Sometimes I try to imagine what we'd be going through right now if a few thousand votes had gone a different way in 2016 and Hillary Clinton had won the electoral college in addition to the popular vote. There would have no doubt been a conservative uprising along the lines of the Tea Party, presented as a principled opposition to big government but really little more than a collective loathing for President Clinton. Not that she would have been turning the nation into a socialist hellhole, since with Republicans still in control of Congress there would only have been so much she could accomplish. We probably would have had at least one or two government shutdowns by now, and Republicans would be demanding deep cuts to federal spending, lest we subject our grandchildren to the horrors of a budget deficit.
And we'd all be debating just how big the anti-Clinton wave would be in 2018, and whether it would give Republicans the 60-vote margin they'd need in the Senate to overcome any Democratic filibuster. Instead we're contemplating a Democratic wave, fed by disgust with President Donald Trump.
The off-year and special elections that ordinarily garner only limited interest are now weighted with portent of what will happen in November. The latest, happening a week from Tuesday, takes place in the 18th district of Pennsylvania, tucked in the southwest corner of the state. Donald Trump won this district by 20 points in 2016; the Democrats didn't even bother to field a candidate for the House. But then the fiercely pro-life incumbent congressman, Tim Murphy, resigned after it was revealed he had an affair and encouraged his mistress to get an abortion when she thought she was pregnant, leaving the seat open.
Democrats recruited one of those charismatic young political novices who usually lose: Conor Lamb, a 33-year-old former Marine and assistant U.S. attorney. Running against Republican state representative Rick Saccone, Lamb has brought in small donations at an impressive clip, outraising Saccone by nearly 5 to 1 in the first seven weeks of the year. That (and their internal polling, no doubt) has put the national GOP into something of a panic; they've poured over $9 million dollars into the race so far, and President Trump will be heading there to campaign this week—though even in a conservative district, that may help Lamb as much as Saccone.
With control of the House in doubt, every seat takes on a desperate importance for Republicans. That's especially true in Pennsylvania, where the state Supreme Court recently ruled that the GOP's gerrymander was unconstitutional, since it engineered a 13-5 Republican advantage in the House delegation despite the fact that there are 800,000 more registered Democrats in the state than Republicans.

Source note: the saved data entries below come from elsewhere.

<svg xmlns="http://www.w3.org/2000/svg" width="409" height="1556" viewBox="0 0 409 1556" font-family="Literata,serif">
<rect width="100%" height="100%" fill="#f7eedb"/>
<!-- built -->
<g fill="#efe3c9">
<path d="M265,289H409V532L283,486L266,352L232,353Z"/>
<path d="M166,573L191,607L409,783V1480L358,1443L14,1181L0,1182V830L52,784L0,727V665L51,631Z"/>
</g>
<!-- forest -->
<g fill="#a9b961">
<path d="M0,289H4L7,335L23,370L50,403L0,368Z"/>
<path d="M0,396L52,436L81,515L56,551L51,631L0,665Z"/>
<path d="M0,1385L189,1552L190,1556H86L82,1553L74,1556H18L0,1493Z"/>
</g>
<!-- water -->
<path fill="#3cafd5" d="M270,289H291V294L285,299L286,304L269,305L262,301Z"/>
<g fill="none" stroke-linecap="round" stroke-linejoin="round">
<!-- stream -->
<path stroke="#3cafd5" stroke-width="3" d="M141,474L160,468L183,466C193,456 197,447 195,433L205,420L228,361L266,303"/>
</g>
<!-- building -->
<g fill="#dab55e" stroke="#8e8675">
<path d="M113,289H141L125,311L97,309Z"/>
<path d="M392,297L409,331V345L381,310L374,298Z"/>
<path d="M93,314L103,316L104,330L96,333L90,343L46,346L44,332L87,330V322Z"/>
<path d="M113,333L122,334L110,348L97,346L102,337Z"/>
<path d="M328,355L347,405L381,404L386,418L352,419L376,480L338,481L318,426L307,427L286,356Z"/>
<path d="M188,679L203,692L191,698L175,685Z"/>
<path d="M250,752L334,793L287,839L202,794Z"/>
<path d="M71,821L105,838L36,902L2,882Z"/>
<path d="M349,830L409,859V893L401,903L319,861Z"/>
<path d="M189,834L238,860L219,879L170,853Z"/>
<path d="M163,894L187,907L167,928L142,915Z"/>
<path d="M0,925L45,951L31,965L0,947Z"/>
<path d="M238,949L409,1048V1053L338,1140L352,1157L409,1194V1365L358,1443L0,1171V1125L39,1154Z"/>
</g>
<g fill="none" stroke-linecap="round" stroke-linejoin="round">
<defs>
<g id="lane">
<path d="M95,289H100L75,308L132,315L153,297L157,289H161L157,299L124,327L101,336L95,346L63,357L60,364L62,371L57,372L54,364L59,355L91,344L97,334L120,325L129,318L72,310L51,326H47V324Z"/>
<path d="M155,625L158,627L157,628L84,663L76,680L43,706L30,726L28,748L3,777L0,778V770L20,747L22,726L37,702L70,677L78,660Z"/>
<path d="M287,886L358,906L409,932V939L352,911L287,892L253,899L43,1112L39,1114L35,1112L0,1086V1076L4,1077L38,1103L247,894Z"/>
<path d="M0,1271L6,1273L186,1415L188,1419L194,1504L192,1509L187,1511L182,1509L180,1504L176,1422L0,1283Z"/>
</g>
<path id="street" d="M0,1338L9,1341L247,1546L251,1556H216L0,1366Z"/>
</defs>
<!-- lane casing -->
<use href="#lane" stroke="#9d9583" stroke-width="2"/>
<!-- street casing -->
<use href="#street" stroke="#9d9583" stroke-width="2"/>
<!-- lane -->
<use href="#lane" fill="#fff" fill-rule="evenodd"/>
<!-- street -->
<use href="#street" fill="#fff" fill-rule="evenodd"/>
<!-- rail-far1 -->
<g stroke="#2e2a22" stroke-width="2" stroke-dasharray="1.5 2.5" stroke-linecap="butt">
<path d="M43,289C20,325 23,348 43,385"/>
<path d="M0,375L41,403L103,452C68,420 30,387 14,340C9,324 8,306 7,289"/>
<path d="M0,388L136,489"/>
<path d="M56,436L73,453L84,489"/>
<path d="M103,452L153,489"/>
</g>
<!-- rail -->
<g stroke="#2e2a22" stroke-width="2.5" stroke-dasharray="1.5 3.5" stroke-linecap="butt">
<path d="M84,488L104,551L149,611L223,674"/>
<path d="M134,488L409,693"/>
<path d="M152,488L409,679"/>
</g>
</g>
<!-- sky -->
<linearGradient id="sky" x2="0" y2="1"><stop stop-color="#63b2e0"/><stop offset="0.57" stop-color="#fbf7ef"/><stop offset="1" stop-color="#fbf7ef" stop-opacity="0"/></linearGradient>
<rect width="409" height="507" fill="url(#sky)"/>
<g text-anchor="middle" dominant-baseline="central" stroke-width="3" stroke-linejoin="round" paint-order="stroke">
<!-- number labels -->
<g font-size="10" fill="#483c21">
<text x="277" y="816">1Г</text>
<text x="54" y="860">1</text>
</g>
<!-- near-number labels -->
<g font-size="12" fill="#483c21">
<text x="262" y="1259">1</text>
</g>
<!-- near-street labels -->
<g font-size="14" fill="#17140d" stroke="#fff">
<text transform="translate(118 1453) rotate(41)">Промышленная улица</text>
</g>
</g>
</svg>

With the newly drawn maps, Democrats are sure to pick up a few seats in November even without Lamb, bringing the possibility of a Democratic House that much closer.
One of the most fascinating aspects of the Pennsylvania race is how Republicans are struggling to find the message that will take Lamb down even in this heavily Republican district. They've tried repeating the name "Nancy Pelosi" as many times as possible, which hasn't done the job, particularly since Lamb, who's pretty conservative for a Democrat, says he won't vote for her for Speaker if he wins. Now they're hitting him on immigration, accusing him of supporting sanctuary cities, apparently on the grounds that Pelosi supports them (seriously). For a while they ran ads touting the Trump tax cut, then dropped them, assumedly because they weren't hurting Lamb.
Even if Lamb loses, it's going to be close, a testament to the challenge Republicans are facing right now. Their biggest problem is that Democrats are fired up, and if you want proof, look at what just happened in Texas. The state holds its party primaries on Tuesday, and in early voting, Democrats just blew Republicans out of the water. To repeat: in Texas.
In 2014—a big Republican year, remember—just under 600,000 Texans voted early in the primaries. The figure this year was almost 900,000, and Democrats drove the increase. The Texas Tribune examined the ten most populous counties (which account for over two-thirds of the state's vote), and they found that while four years ago Republican early votes outnumbered Democratic early votes by 68,530, this year Democratic votes outnumbered Republican votes by 87,291. While Republicans slightly increased their turnout from four years ago, Democratic turnout more than doubled.
We have no idea how that might translate to the general election, but one thing it suggests is that Representative Beto O'Rourke, the likely Democratic nominee for Senate, might have an excellent shot at unseating Ted Cruz. What we know for sure is that at the moment, Democrats are much more enthusiastic about voting, and the party has Donald Trump to thank.
It must burn Trump up to no end that November's election is looking so good for Democrats when the economy is doing as well as it is, with unemployment still low and wages rising (albeit slowly). In ordinary circumstances we'd expect that to at least mitigate the loss the president's party will suffer, but nothing about our current circumstances are ordinary. Which is why Democrats may in the long run decide that despite whatever havoc he causes, Donald Trump will have been very good for their party. Particularly if they can take back one or both houses of Congress and spend the next two years making every day he remains in office an unceasing torture.